> YOUR OBJECTIVE
Please report how many lines of the following entries hold the word "Center", giving the number alone.

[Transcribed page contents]
━━━━━━━━━━

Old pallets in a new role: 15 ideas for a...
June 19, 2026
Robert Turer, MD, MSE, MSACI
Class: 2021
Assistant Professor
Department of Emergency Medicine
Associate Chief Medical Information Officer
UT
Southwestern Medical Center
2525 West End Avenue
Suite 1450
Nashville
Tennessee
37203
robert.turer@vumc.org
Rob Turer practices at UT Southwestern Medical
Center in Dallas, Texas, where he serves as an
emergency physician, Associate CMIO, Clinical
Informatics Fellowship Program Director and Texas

━━━━━━━━━━

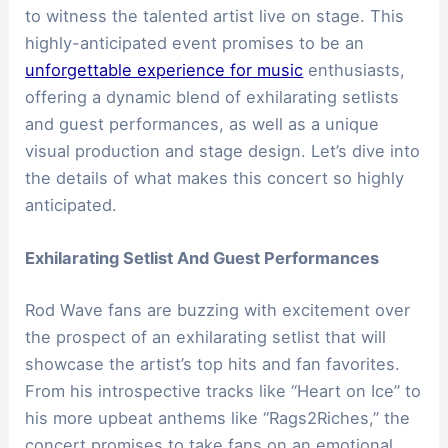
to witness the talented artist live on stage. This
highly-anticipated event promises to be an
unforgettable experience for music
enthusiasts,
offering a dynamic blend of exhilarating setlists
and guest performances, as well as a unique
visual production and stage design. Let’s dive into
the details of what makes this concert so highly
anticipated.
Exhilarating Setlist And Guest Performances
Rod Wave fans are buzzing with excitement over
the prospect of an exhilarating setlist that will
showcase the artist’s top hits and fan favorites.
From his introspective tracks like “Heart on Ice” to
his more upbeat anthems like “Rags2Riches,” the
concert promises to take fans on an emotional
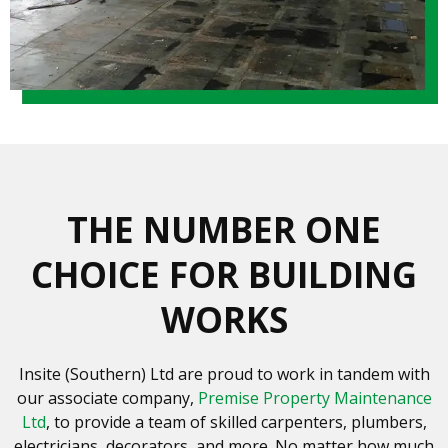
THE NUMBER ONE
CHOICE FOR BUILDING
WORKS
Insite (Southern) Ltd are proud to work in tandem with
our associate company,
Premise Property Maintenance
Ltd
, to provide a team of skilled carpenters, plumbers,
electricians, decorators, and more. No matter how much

━━━━━━━━━━

> OUTPUT OF THE TASK
2